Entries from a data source
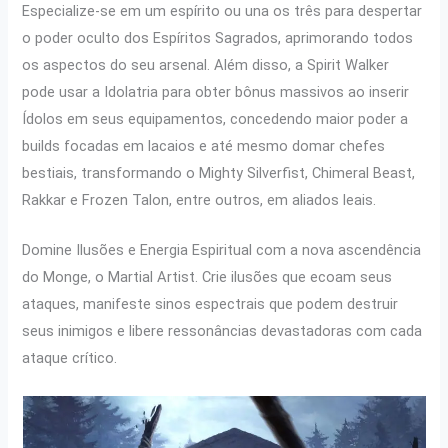
Especialize-se em um espírito ou una os três para despertar
o poder oculto dos Espíritos Sagrados, aprimorando todos
os aspectos do seu arsenal. Além disso, a Spirit Walker
pode usar a Idolatria para obter bônus massivos ao inserir
Ídolos em seus equipamentos, concedendo maior poder a
builds focadas em lacaios e até mesmo domar chefes
bestiais, transformando o Mighty Silverfist, Chimeral Beast,
Rakkar e Frozen Talon, entre outros, em aliados leais.
Domine Ilusões e Energia Espiritual com a nova ascendência
do Monge, o Martial Artist. Crie ilusões que ecoam seus
ataques, manifeste sinos espectrais que podem destruir
seus inimigos e libere ressonâncias devastadoras com cada
ataque crítico.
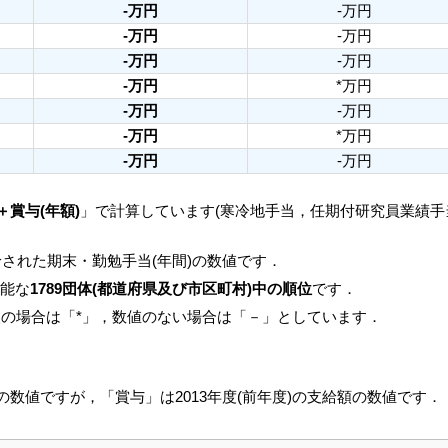
-万円
-万円
-万円
-万円
-万円
-万円
-万円
*万円
-万円
-万円
-万円
*万円
-万円
-万円
＋賞与(年額)
」で計算しています(寒冷地手当，任期付研究員業績
された期末・勤勉手当(年間)の数値です．
可能な
1789団体(都道府県及び市区町村)中の順位
です．
人の場合は「*」，数値のない場合は「－」としています．
月の数値ですが，「賞与」は2013年度(前年度)の支給額の数値です．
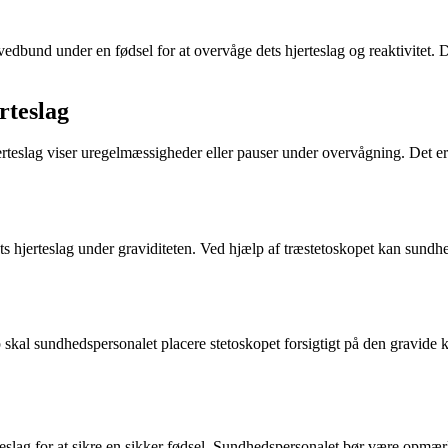
vedbund under en fødsel for at overvåge dets hjerteslag og reaktivitet. Di
rteslag
hjerteslag viser uregelmæssigheder eller pauser under overvågning. Det er v
terets hjerteslag under graviditeten. Ved hjælp af træstetoskopet kan sund
op skal sundhedspersonalet placere stetoskopet forsigtigt på den gravide
teslag for at sikre en sikker fødsel. Sundhedspersonalet bør være opmæ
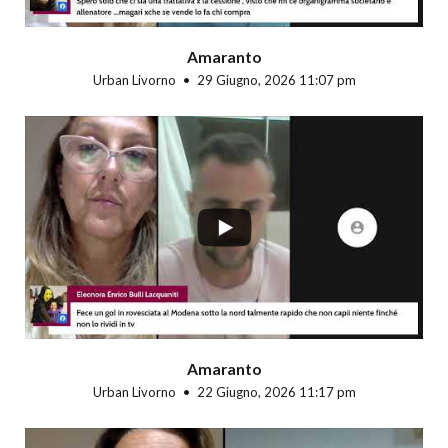
Amaranto
Urban Livorno
29 Giugno, 2026 11:07 pm
...
Amaranto
Urban Livorno
22 Giugno, 2026 11:17 pm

**TASK ITEM**
Write out the text lines of all the entries above word for word, leaving out the pictures.

**ANSWER TO THE PROBLEM**
Especialize-se em um espírito ou una os três para despertar
o poder oculto dos Espíritos Sagrados, aprimorando todos
os aspectos do seu arsenal. Além disso, a Spirit Walker
pode usar a Idolatria para obter bônus massivos ao inserir
Ídolos em seus equipamentos, concedendo maior poder a
builds focadas em lacaios e até mesmo domar chefes
bestiais, transformando o Mighty Silverfist, Chimeral Beast,
Rakkar e Frozen Talon, entre outros, em aliados leais.
Domine Ilusões e Energia Espiritual com a nova ascendência
do Monge, o Martial Artist. Crie ilusões que ecoam seus
ataques, manifeste sinos espectrais que podem destruir
seus inimigos e libere ressonâncias devastadoras com cada
ataque crítico.
-万円
-万円
-万円
-万円
-万円
-万円
-万円
*万円
-万円
-万円
-万円
*万円
-万円
-万円
＋賞与(年額)
」で計算しています(寒冷地手当，任期付研究員業績
された期末・勤勉手当(年間)の数値です．
可能な
1789団体(都道府県及び市区町村)中の順位
です．
人の場合は「*」，数値のない場合は「－」としています．
月の数値ですが，「賞与」は2013年度(前年度)の支給額の数値です．
vedbund under en fødsel for at overvåge dets hjerteslag og reaktivitet. Di
rteslag
hjerteslag viser uregelmæssigheder eller pauser under overvågning. Det er v
terets hjerteslag under graviditeten. Ved hjælp af træstetoskopet kan sund
op skal sundhedspersonalet placere stetoskopet forsigtigt på den gravide
teslag for at sikre en sikker fødsel. Sundhedspersonalet bør være opmæ
Amaranto
Urban Livorno
29 Giugno, 2026 11:07 pm
...
Amaranto
Urban Livorno
22 Giugno, 2026 11:17 pm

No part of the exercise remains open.